I was just at a conference where one of the presenters said “IT should no longer be considered a cost center” He did not mean that IT departments should directly bring in revenue but should be considered more of an investment center in the same way R&D is. This means we need our IT departments to have a more strategic role because decisions by IT professionals will have an impact on profitability of the organizations.
This concept really made me think about how IT has been changing in the last few years. In most of the engagements I have had with companies about improving process and how to best leverage the technology they already have, there has been a strong representation from the IT department. IT could previously be considered a cost center required to support business goals but nowadays they have an important seat at the strategic business table in a growing number of companies.
The old IT department
I think most of us have been around long enough to remember when IT was simply the keeper of all things related to technology. They had the power to divvy out resources however they saw fit. They determined what you had available, when it was available and for how long. Resources were considered a scarcity and therefore valued as much as gold. In some companies this may have caused some inefficiencies because the resources were not always provided in priority of what would produce the highest business value.
The New IT department
I see two main changes in IT departments in the last few years. The first is that the majority of the IT management of software systems, the installation of software, managing/scheduling updates, patches, and the purchase of new workstations/servers, etc. is managed either by a dedicated subset of the IT team or by a 3rd party IT company. The second change is that IT workers are becoming more knowledgeable about the company’s business and therefore can contribute to how the company can use technology to achieve their goals at a high level.
Both of these changes are necessary for how we work in today’s world. Technology is a great thing but it also can make our lives miserable if not implemented properly or possibly by using the absolutely wrong technology. Having IT staff involved more in the business side means they will be able to contribute their expertise on how or even what technology can be used. Also with so much buzz around new technology (Cloud, 3D Printing, IoT, material development, social collaboration, gamification, machine learning, laser scanning, augmented reality, etc.) they will have a good sense if the maturity of the new technology will meet the expectations or meet business requirements.
Transitioning to new IT department
Transitioning from the old model to the new model is not always a smooth transition from my experience. The skills required in the old model are quite different than in the new model. Amongst other things, the new model will require a better understanding of your company’s business. You will need to understand what and why (not just how) information flows between applications and departments.
These new requirements for IT personnel are shaking some organizations’ IT departments. To be an IT professional in this type of organization no longer requires the same skills.
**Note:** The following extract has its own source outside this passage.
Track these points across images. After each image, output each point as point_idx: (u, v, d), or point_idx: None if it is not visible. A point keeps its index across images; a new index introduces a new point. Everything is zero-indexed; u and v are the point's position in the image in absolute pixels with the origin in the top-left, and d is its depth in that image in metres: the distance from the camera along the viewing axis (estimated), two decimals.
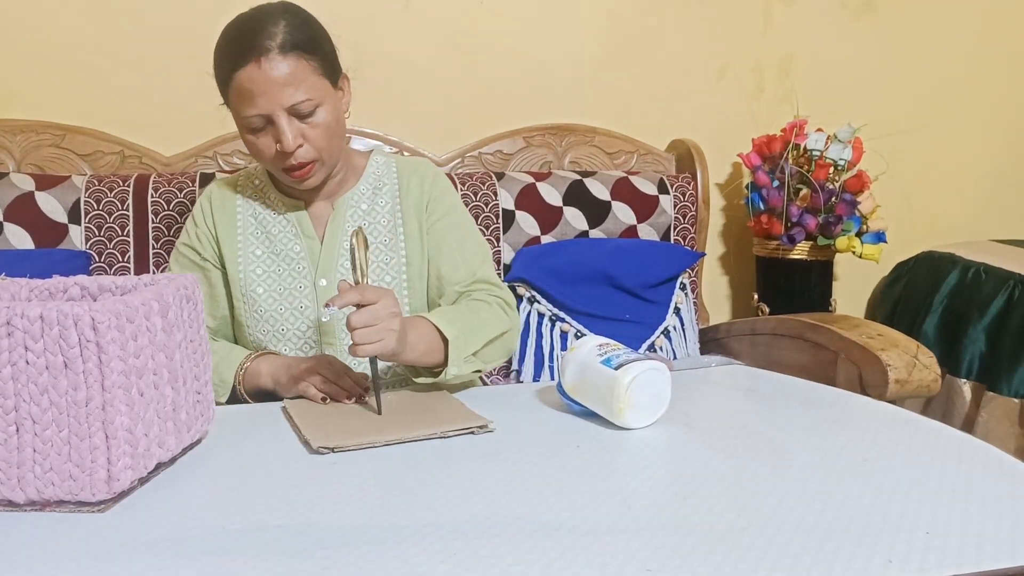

The biggest shift I have seen has been at VP and director levels and is slowing moving to the rest of the organization.
Since all organizations depend on optimizing technology to be competitive, it is no wonder that the need for technology experts at the strategy business table is a key requirement. Technology used to be just an enabler but now it is integral and is at the foundation of what we all do.
The requirements of our IT professionals are changing as our dependency on technology increases and the rate of change of disruptive technology increases exponentially.
Having IT professionals that have a seat and a voice at the strategic business roundtable is becoming the norm. IT professionals will need to evolve their skills from only revolving around technology and more to understanding the intersection of business and technology.
Bull’s eye, Denis !
“to understand what and why (not just how) information flows between applications and departments”
is really the key and, if i might add, to think along those lines distinguishes between the managers with a vision and those who do not.
Moreover, i totally subscribe to
“Technology used to be just an enabler but now it is integral and is at the foundation of what we all do.
The requirements of our IT professionals are changing as our dependency on technology increases and the rate of change of disruptive technology increases exponentially.”,
and have taken to expanding the above into the fact that no one person can control technology in general any longer: then, the one with a vision imagines what needs doing and the several who control the various components of the technology tapestry figure out how to do it.
In the end, for those who capture the essentials, it is a never ending, mutually endowing process of growth.